*Votre tâche*
Recopiez le passage de l’extrait sur la dématérialisation des factures qui va de « Les administrations européennes » jusqu’à « la dématérialisation fiscale. ».

*Extrait du document*
----------------------------------------
Les administrations européennes demandent à leurs fournisseurs de dématérialiser leurs factures
Partenaires commerciaux de nombreuses entreprises de toute taille et de tout secteur, les administrations françaises et européennes s’engagent aujourd’hui sur le chemin de la dématérialisation fiscale.
Une tendance européenne de suppression de la facture papier dans les administrations
En France, la loi dite « Grenelle 1 » du 5 août 2009 inscrit la réduction de la consommation de papier au cœur des préoccupations écologiques de l’administration française. L’article 48 dispose que « L’Etat se donne pour objectifs (...) d’ici à 2012, de réduire de façon significative la consommation de papier de ses administrations ». Selon le rapport « TIC et développement durable » (2008) du MEDDAT, la dématérialisation des documents administratifs papier diminuerait les émissions de CO2 de 3,17 millions de tonnes par an en France. Ce sont les factures qui sont particulièrement visées
Les initiatives des administrations se multiplient en Europe autour de projets de dématérialisation totale de leurs factures, et les Etats membres jouent un rôle crucial dans ces processus :
Dès novembre 2010 en Espagne la facturation électronique est obligatoire avec les administrations pour toutes les entreprises commerciales, quel que soit leur chiffre d’affaire.
----------------------------------------
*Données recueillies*
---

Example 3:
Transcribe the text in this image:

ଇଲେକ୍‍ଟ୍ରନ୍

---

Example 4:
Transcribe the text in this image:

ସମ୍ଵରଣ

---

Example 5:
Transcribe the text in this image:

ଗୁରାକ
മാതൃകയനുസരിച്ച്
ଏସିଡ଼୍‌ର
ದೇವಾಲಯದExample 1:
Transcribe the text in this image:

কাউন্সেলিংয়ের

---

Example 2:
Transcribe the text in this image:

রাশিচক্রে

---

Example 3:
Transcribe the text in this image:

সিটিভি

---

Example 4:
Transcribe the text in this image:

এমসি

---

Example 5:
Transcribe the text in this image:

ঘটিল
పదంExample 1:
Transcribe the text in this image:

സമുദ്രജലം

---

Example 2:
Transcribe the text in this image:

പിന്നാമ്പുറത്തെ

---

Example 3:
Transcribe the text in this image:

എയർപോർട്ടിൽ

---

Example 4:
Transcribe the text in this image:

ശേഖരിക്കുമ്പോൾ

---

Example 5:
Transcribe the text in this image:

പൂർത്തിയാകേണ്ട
----------------------------------------
*Résultat obtenu*
Les administrations européennes demandent à leurs fournisseurs de dématérialiser leurs factures
Partenaires commerciaux de nombreuses entreprises de toute taille et de tout secteur, les administrations françaises et européennes s’engagent aujourd’hui sur le chemin de la dématérialisation fiscale.